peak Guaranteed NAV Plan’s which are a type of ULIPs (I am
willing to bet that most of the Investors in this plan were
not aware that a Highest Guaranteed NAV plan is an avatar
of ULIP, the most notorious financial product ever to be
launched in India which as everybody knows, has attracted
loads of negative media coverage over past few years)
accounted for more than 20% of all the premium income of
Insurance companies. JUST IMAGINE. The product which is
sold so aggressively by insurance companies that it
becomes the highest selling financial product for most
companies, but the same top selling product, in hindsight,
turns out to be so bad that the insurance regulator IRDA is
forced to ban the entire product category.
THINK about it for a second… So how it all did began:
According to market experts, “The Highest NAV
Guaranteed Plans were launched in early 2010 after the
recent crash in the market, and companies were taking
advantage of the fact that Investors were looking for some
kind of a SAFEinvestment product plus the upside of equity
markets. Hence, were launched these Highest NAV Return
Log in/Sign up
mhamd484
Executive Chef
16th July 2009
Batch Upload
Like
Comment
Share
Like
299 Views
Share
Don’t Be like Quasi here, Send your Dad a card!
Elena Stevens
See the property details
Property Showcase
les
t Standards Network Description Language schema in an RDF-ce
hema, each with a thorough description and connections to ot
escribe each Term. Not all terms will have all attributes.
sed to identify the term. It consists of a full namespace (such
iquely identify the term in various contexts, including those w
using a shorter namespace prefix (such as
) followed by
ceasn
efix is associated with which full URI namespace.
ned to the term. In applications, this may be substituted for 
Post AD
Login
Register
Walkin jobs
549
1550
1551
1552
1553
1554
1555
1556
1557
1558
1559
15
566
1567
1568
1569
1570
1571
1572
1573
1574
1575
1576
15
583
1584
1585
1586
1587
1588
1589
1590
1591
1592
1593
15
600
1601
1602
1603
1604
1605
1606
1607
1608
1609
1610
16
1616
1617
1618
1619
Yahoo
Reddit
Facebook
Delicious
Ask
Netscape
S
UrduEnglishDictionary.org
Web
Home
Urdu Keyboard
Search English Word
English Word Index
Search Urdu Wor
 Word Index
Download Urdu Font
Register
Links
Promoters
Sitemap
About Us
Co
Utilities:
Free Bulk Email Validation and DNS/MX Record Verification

● ● ●

ASSIGNMENT
Please find every line in the records above that contains the word "selling", matching case exactly, and copy each of those lines in full.

RESPONSE TO THIS TASK
becomes the highest selling financial product for most
companies, but the same top selling product, in hindsight,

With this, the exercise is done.